Researchers have repeatedly warned that climate change puts biodiversity at risk, especially in the tropical forests, themselves at risk from global warming that will have consequences that could in turn accelerate forest loss and the biodiversity of life sheltered by those forests, embracing both vegetation and the creatures that depend on the vegetation.

Photo: Mustafiz Mamun

Photo: Mustafiz Mamun

The scientists – from Britain, Brazil, Sweden and Australia – sampled 36 catchment areas of between 30 and 60 square kilometres each: of these, five were entirely deforested, and 31 contained various levels of remaining forest. They then within these catchments more closely examined 175 primary forest plots. Of this selection, only 30 showed no evidence of disturbance by logging, fire or hunting.

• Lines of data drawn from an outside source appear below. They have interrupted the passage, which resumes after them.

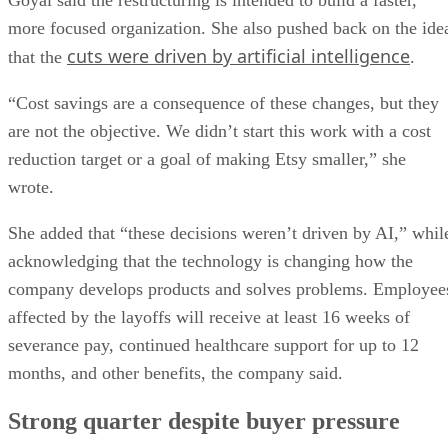
more focused organization. She also pushed back on the ide
cuts were driven by artificial intelligence
that the
.
“Cost savings are a consequence of these changes, but they
are not the objective. We didn’t start this work with a cost
reduction target or a goal of making Etsy smaller,” she
wrote.
She added that “these decisions weren’t driven by AI,” whil
acknowledging that the technology is changing how the
company develops products and solves problems. Employee
affected by the layoffs will receive at least 16 weeks of
severance pay, continued healthcare support for up to 12
months, and other benefits, the company said.
Strong quarter despite buyer pressure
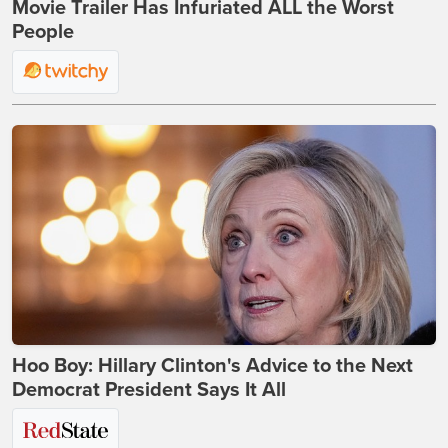
Movie Trailer Has Infuriated ALL the Worst
People
Hoo Boy: Hillary Clinton's Advice to the Next
Democrat President Says It All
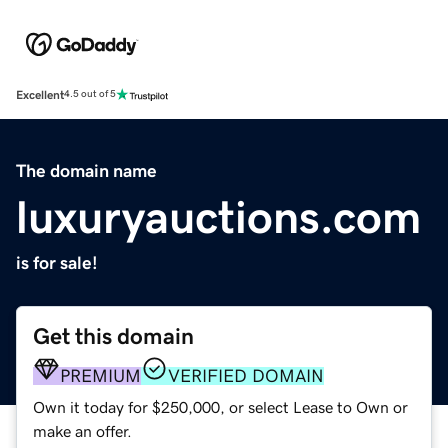
Excellent
4.5 out of 5
The domain name
luxuryauctions.com
is for sale!
Get this domain
PREMIUM
VERIFIED DOMAIN
Own it today for $250,000, or select Lease to Own or
make an offer.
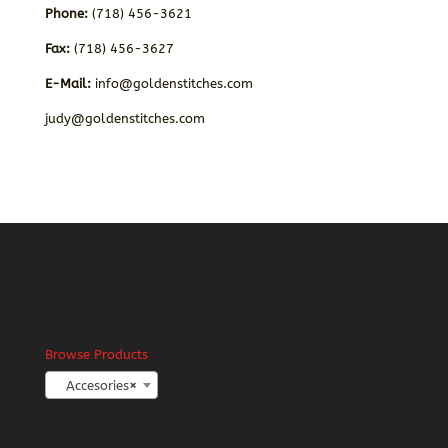
Phone:
(718) 456-3621
Fax:
(718) 456-3627
E-Mail:
info@goldenstitches.com
judy@goldenstitches.com
Browse Products
Accesories
×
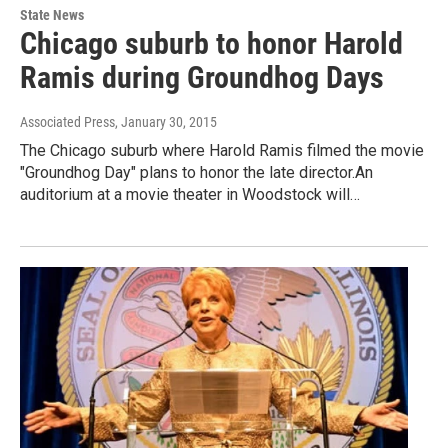
State News
Chicago suburb to honor Harold
Ramis during Groundhog Days
Associated Press
, January 30, 2015
The Chicago suburb where Harold Ramis filmed the movie
"Groundhog Day" plans to honor the late director.An
auditorium at a movie theater in Woodstock will…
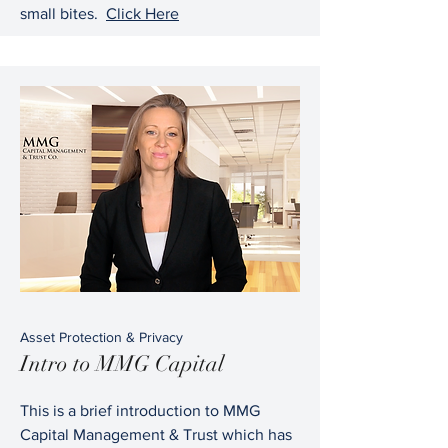
small bites.
Click Here
Asset Protection & Privacy
Intro to MMG Capital
This is a brief introduction to MMG
Capital Management & Trust which has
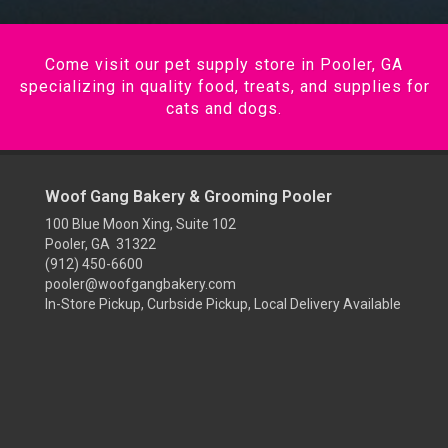
Come visit our pet supply store in Pooler, GA
specializing in quality food, treats, and supplies for
cats and dogs.
Woof Gang Bakery & Grooming Pooler
100 Blue Moon Xing, Suite 102
Pooler, GA 31322
(912) 450-6600
pooler@woofgangbakery.com
In-Store Pickup, Curbside Pickup, Local Delivery Available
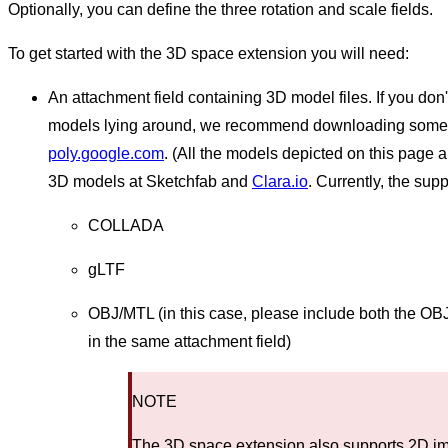
Optionally, you can define the three rotation and scale fields.
To get started with the 3D space extension you will need:
An attachment field containing 3D model files. If you do
models lying around, we recommend downloading some o
poly.google.com
. (All the models depicted on this page 
3D models at Sketchfab and
Clara.io
. Currently, the supp
COLLADA
gLTF
OBJ/MTL (in this case, please include both the OBJ 
in the same attachment field)
NOTE
The 3D space extension also supports 2D ima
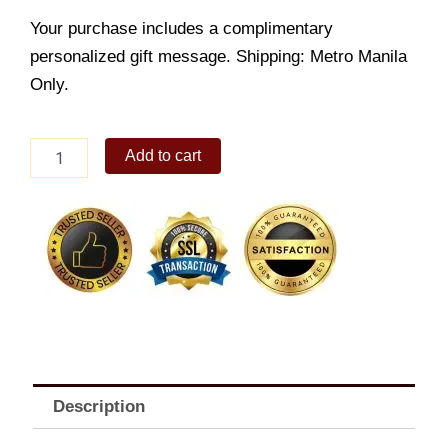
Your purchase includes a complimentary
personalized gift message. Shipping: Metro Manila
Only.
Sansrival
Add to cart
quantity
Description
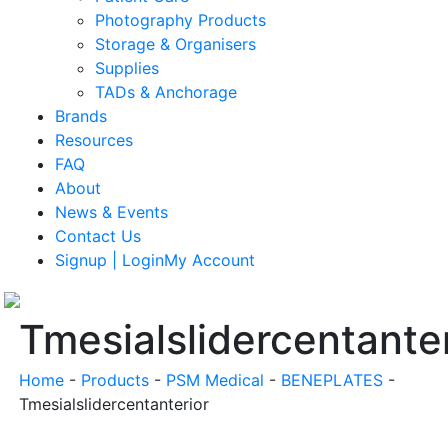
Photography Products
Storage & Organisers
Supplies
TADs & Anchorage
Brands
Resources
FAQ
About
News & Events
Contact Us
Signup | LoginMy Account
Tmesialslidercentanter
Home
-
Products
-
PSM Medical
-
BENEPLATES
-
Tmesialslidercentanterior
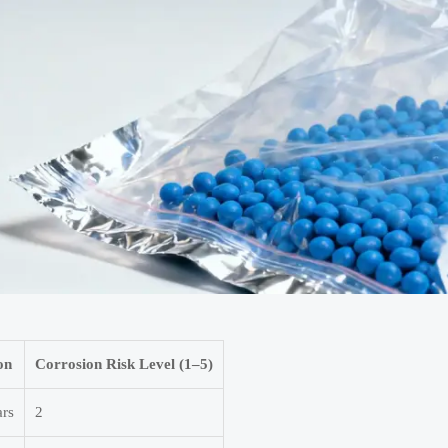
on
Corrosion Risk Level (1–5)
ars
2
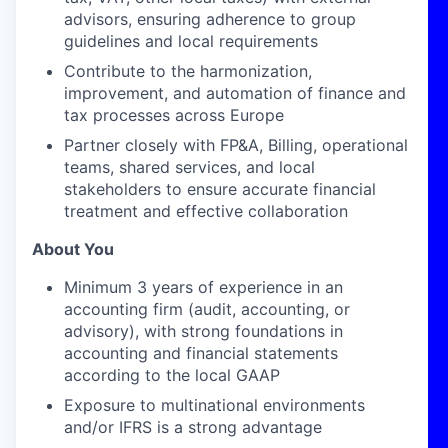
advisors, ensuring adherence to group
guidelines and local requirements
Contribute to the harmonization,
improvement, and automation of finance and
tax processes across Europe
Partner closely with FP&A, Billing, operational
teams, shared services, and local
stakeholders to ensure accurate financial
treatment and effective collaboration
About You
Minimum 3 years of experience in an
accounting firm (audit, accounting, or
advisory), with strong foundations in
accounting and financial statements
according to the local GAAP
Exposure to multinational environments
and/or IFRS is a strong advantage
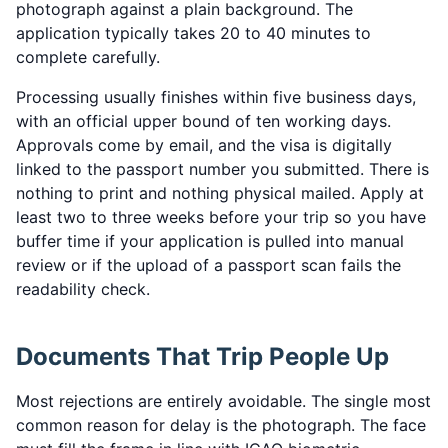
photograph against a plain background. The
application typically takes 20 to 40 minutes to
complete carefully.
Processing usually finishes within five business days,
with an official upper bound of ten working days.
Approvals come by email, and the visa is digitally
linked to the passport number you submitted. There is
nothing to print and nothing physical mailed. Apply at
least two to three weeks before your trip so you have
buffer time if your application is pulled into manual
review or if the upload of a passport scan fails the
readability check.
Documents That Trip People Up
Most rejections are entirely avoidable. The single most
common reason for delay is the photograph. The face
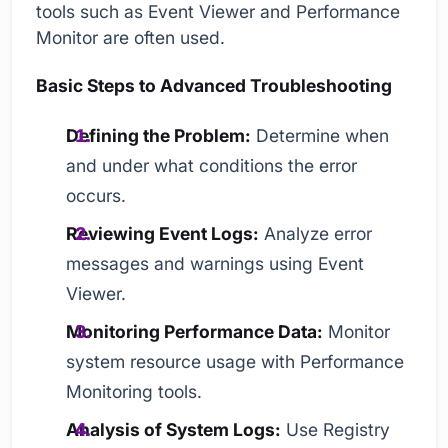
tools such as Event Viewer and Performance
Monitor are often used.
Basic Steps to Advanced Troubleshooting
Defining the Problem:
Determine when
and under what conditions the error
occurs.
Reviewing Event Logs:
Analyze error
messages and warnings using Event
Viewer.
Monitoring Performance Data:
Monitor
system resource usage with Performance
Monitoring tools.
Analysis of System Logs:
Use Registry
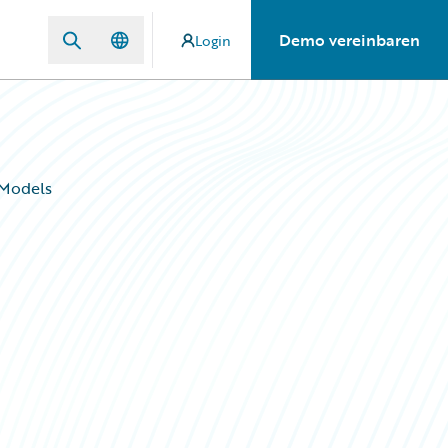
Demo vereinbaren
Login
 Models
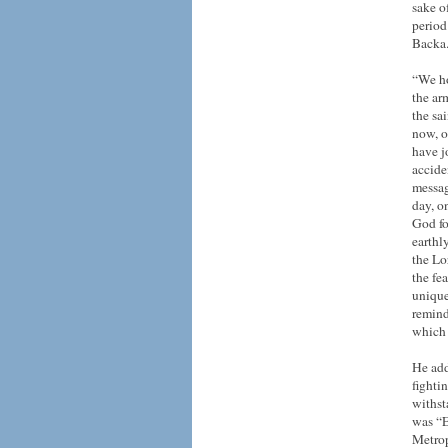
sake o
period
Backa
“We ho
the ar
the sa
now, o
have jo
accide
messag
day, o
God fo
earthl
the Lo
the fe
unique
remind
which 
He add
fighti
withst
was “E
Metrop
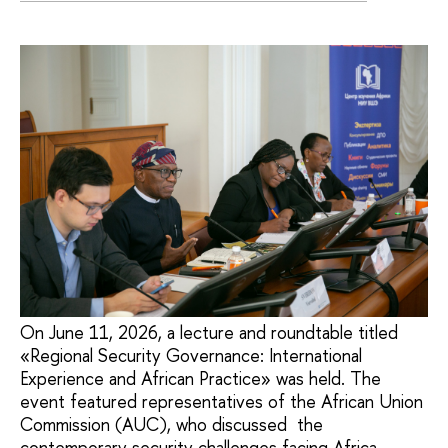
On June 11, 2026, a lecture and roundtable titled
«Regional Security Governance: International
Experience and African Practice» was held. The
event featured representatives of the African Union
Commission (AUC), who discussed the
contemporary security challenges facing Africa,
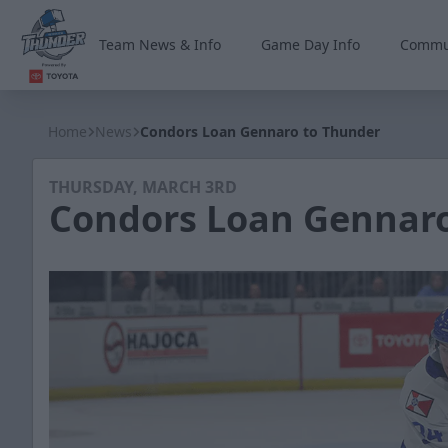
Team News & Info
Game Day Info
Commu
Wichita Thunder
Home
News
Condors Loan Gennaro to Thunder
THURSDAY, MARCH 3RD
Condors Loan Gennaro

Then, having made their counts of specified plants, birds and dung beetles, they made their extrapolations. And their calculation of equivalent biodiversity loss – that is, the area of forest that would have protected the lost creatures – was at least 92,000 sq km, and possibly an area bigger than Greece.

“Even this lowest estimate is greater than the area deforested across the entire Brazilian Amazon between 2006 and 2015,” they write. “These results demonstrate an urgent need for policy interventions that go beyond the maintenance of forest cover to safeguard the hyper-diversity of tropical forest ecosystems.”